There's an international selection here, but the festival is in a French setting. Is this ultimately a ‘French’ point of view? 
Marie: It's more Western or European than French.

Charlotte: It’s maybe linked to political history in France — like the protests of May 1968. There weren’t so many open performances in the street like in the United States, though.

A split image of an outstretched leg and a woman's head on a blue background.
Katrien de Blauwer

Aside from May 1968, are there other moments that you would situate as turning points, in terms of the way you see performance evolve?Charlotte: If it was in dance and music, it happened on the stage itself — it was not necessarily in the industry. 
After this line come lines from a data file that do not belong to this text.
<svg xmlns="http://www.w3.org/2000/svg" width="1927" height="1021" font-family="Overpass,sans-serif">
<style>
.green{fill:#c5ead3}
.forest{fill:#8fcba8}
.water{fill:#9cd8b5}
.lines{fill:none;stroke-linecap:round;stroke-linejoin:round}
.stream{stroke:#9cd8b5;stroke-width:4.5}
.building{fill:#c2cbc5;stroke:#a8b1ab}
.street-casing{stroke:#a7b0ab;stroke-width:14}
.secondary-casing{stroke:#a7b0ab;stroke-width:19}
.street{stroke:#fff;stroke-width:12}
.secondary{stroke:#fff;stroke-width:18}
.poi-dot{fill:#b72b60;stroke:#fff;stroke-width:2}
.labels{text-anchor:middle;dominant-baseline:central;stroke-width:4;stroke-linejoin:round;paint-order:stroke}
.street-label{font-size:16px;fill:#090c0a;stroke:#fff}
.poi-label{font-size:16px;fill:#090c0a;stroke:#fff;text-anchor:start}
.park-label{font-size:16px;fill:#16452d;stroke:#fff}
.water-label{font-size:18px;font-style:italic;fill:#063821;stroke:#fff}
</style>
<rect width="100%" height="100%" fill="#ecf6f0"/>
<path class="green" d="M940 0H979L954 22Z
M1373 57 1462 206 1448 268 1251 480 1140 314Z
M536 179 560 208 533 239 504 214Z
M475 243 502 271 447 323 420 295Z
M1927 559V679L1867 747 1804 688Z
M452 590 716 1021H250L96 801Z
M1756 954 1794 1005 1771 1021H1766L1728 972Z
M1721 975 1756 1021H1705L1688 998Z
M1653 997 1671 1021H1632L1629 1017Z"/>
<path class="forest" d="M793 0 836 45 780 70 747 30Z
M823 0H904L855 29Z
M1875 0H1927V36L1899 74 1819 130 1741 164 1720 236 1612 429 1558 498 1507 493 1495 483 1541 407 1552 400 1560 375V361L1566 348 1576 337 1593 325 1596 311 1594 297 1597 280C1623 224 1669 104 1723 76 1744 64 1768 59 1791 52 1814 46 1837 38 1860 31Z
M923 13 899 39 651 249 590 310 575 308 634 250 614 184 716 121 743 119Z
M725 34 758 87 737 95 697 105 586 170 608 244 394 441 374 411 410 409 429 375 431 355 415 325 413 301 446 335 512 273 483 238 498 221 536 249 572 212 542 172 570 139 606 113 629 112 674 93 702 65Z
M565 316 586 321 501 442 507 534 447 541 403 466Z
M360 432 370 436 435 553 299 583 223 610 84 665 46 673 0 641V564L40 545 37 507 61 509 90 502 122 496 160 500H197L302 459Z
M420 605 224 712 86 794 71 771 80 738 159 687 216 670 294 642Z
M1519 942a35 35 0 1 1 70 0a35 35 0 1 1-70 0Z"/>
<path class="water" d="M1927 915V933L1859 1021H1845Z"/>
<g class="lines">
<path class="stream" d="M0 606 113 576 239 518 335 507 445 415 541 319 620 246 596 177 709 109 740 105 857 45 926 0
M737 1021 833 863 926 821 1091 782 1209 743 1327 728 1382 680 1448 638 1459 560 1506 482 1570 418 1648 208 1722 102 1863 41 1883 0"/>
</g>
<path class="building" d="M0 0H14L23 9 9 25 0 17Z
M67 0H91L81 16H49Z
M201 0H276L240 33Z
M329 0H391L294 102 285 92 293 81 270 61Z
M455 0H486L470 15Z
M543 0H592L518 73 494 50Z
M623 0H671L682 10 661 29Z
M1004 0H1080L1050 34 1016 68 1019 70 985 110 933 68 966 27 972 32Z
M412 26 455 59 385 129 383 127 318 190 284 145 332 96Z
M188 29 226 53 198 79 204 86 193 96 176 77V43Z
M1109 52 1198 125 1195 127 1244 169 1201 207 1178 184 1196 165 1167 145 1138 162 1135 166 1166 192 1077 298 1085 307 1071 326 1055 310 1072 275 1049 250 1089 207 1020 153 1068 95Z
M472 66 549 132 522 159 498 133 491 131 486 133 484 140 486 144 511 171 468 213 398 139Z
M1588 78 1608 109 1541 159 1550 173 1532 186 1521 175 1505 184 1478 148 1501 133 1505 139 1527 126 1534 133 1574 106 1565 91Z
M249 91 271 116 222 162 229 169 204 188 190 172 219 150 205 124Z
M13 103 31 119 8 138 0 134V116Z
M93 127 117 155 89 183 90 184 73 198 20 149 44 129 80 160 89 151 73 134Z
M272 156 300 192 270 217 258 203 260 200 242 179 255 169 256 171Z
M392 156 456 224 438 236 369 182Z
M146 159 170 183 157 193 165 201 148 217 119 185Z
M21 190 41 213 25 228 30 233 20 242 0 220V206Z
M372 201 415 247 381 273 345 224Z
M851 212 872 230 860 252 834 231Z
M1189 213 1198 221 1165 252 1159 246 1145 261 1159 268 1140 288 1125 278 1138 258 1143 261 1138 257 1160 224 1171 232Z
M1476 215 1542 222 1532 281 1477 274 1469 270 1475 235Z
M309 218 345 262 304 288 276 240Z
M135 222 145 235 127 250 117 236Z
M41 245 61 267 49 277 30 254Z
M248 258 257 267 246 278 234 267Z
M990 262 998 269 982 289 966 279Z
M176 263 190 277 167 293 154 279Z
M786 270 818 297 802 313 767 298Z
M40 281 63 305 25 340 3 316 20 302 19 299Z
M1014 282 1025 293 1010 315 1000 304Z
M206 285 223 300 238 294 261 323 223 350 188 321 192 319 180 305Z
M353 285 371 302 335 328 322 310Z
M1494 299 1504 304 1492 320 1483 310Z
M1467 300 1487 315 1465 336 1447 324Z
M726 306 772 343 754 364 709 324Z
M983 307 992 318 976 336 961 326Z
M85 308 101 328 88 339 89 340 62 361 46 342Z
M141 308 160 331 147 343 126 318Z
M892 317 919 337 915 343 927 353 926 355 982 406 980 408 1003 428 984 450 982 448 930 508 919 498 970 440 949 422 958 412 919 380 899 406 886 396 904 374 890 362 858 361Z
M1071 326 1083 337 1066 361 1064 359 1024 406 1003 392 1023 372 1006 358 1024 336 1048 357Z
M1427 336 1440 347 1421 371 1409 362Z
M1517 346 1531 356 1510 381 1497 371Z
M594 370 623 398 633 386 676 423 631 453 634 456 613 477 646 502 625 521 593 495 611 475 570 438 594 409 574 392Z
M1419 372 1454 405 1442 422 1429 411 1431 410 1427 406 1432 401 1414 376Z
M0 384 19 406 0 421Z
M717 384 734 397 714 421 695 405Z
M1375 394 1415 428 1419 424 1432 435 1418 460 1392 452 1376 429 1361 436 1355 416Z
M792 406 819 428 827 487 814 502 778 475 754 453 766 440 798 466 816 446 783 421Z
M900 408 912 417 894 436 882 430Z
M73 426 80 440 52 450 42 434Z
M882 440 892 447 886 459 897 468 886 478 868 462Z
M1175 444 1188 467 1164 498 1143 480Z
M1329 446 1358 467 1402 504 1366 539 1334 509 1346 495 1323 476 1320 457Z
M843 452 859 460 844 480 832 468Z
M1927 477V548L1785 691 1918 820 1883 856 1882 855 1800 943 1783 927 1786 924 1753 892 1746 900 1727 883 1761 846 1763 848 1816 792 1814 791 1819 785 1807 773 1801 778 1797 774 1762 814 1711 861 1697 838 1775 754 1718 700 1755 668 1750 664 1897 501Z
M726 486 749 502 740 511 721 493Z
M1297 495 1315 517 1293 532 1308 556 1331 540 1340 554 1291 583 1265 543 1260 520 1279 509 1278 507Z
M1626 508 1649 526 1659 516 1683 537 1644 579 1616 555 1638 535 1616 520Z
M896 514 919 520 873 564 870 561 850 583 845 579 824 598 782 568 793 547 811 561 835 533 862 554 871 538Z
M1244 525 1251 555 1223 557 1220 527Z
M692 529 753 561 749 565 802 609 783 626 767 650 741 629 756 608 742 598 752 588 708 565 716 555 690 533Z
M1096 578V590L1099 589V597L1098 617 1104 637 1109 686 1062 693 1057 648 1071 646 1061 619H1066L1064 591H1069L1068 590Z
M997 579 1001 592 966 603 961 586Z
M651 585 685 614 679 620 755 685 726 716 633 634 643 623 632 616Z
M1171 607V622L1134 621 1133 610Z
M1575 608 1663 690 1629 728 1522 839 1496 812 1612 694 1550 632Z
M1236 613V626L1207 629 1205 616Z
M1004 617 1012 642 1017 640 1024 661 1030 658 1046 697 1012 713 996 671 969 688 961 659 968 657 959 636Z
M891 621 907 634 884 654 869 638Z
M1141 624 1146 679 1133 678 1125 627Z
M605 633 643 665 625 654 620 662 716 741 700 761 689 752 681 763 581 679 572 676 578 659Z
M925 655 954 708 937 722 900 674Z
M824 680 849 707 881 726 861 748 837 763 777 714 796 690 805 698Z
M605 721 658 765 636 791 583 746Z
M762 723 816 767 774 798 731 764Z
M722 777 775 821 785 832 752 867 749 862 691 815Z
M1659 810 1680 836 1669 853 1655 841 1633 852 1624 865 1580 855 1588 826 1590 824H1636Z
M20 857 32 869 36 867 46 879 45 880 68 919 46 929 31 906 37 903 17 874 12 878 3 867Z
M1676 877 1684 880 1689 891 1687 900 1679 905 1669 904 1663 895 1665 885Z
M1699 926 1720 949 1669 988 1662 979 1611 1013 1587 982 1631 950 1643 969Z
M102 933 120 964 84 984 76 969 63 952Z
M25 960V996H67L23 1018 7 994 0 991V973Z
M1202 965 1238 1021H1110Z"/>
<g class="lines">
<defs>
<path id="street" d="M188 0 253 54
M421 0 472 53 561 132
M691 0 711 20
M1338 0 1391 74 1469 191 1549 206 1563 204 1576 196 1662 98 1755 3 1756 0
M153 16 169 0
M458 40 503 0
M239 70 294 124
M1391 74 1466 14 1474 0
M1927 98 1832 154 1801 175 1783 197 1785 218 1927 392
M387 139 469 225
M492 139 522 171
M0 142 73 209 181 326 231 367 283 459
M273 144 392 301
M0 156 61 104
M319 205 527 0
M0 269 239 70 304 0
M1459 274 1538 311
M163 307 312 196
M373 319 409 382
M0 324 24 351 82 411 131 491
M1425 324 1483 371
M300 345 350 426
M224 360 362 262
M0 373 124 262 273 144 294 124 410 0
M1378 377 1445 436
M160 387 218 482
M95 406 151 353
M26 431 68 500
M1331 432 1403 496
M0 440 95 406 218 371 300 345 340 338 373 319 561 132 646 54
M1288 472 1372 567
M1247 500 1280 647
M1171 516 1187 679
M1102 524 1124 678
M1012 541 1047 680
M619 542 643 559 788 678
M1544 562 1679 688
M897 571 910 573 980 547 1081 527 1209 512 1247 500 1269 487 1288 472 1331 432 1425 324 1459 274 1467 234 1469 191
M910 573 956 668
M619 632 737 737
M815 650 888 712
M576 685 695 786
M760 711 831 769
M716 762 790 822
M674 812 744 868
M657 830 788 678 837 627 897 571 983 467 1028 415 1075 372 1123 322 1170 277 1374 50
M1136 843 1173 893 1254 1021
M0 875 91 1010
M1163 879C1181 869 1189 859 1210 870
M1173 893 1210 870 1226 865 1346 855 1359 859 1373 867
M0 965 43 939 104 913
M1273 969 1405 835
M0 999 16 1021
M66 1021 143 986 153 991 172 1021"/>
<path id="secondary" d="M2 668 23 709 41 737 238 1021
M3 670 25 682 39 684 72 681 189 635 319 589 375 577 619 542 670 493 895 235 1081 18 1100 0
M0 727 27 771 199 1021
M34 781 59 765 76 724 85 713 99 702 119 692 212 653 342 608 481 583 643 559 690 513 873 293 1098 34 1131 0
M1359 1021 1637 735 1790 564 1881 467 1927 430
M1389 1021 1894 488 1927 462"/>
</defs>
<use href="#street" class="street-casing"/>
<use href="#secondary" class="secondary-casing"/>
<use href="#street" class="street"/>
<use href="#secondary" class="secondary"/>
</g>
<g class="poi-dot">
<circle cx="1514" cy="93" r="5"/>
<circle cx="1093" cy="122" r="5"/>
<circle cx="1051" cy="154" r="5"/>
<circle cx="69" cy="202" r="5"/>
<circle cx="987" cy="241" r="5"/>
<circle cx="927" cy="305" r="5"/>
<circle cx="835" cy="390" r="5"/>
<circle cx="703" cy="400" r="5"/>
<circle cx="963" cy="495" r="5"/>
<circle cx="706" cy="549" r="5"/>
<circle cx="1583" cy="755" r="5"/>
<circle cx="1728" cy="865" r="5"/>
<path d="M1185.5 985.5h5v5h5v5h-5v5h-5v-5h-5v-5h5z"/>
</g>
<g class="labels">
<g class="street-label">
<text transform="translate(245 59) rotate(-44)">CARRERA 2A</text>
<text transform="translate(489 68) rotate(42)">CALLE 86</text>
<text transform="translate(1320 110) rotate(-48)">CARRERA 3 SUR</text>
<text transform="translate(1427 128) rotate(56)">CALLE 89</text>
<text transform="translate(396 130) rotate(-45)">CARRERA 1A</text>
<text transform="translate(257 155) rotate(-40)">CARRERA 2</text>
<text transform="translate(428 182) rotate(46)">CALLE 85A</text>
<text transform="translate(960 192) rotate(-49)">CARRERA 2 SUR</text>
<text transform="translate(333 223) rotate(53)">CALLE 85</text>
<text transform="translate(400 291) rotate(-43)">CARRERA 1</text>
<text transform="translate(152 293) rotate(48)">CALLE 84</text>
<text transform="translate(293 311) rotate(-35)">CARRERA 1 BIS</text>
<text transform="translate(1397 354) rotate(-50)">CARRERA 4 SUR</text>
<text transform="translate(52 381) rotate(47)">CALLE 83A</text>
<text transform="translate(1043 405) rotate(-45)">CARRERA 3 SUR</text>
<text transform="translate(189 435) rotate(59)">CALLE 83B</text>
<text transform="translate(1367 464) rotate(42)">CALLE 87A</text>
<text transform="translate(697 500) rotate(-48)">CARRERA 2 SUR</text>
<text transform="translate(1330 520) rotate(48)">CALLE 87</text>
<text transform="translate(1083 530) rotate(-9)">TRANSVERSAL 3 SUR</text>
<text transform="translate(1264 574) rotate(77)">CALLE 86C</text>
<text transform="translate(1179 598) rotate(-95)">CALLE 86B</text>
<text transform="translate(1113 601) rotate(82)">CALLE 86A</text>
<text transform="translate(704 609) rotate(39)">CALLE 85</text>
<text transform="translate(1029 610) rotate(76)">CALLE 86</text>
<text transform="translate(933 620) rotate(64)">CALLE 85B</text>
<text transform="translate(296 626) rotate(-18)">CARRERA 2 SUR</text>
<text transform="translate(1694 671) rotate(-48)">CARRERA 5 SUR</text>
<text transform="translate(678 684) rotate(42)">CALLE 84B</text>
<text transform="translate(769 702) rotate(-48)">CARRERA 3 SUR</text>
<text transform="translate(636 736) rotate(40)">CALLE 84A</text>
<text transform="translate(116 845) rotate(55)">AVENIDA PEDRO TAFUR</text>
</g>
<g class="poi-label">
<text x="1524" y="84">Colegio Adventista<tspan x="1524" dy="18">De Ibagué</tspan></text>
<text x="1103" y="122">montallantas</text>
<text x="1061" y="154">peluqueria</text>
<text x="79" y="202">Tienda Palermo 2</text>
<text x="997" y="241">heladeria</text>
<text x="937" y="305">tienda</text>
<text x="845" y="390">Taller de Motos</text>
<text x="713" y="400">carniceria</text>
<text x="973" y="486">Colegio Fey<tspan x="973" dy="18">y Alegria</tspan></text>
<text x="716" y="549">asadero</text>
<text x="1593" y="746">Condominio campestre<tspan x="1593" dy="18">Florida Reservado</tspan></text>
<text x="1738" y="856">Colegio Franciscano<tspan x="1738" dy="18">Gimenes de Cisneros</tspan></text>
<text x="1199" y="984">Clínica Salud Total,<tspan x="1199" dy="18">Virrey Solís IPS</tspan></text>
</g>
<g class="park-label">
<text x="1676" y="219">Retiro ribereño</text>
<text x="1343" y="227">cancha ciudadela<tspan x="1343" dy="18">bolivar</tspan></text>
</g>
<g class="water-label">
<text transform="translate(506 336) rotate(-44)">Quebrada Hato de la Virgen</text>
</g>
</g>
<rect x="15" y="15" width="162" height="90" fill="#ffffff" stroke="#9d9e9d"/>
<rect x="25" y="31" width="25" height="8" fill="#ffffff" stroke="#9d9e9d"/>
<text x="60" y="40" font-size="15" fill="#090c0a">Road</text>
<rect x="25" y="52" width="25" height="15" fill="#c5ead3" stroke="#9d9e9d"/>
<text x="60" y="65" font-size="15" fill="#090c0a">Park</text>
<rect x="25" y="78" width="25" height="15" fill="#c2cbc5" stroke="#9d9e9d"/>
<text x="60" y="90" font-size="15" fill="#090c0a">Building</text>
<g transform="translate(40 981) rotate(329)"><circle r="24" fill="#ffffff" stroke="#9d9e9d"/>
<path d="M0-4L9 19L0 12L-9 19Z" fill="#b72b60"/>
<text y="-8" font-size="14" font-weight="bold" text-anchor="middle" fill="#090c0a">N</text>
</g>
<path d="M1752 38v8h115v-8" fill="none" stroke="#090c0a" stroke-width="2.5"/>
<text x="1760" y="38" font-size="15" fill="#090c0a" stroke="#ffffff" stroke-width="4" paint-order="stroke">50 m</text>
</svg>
On a personal level, what was the last performance that really imprinted itself on you? 
Marie: For me, it was attending a concert of the band Low. 

Charlotte: I will see a Pina Bausch show next Thursday. It's not new, but each time I see one… I’m so impressed by the modernity and the exceptionalism of this woman through the choreography. We didn't discuss theater here, but in the upcoming show we have to because Pina Bausch is the perfect match between theater and dance. Music, dance, music, dance. [laughs]

A woman wearing a red dress standing on her toes.
Émilie Hasboun by Denis Darzacq

What was one of the very first times in your life you realized the power of performance?
Marie: Kate Bush. Music and movement and a woman alone, dancing and powerful.

Charlotte: Marie's husband runs a music festival dedicated to female bands and singers. When I started working at the gallery, Marie brought me to the festival. We saw Electrolane, a four-woman band. And I was like, “Okay, I want to play guitar.” It was very impressive. It evoked the same emotion for me as live dance. Performance is a kind of generosity you open yourself up to. Performers are testing new ideas — and when you are in the audience to receive them, you are grateful for it.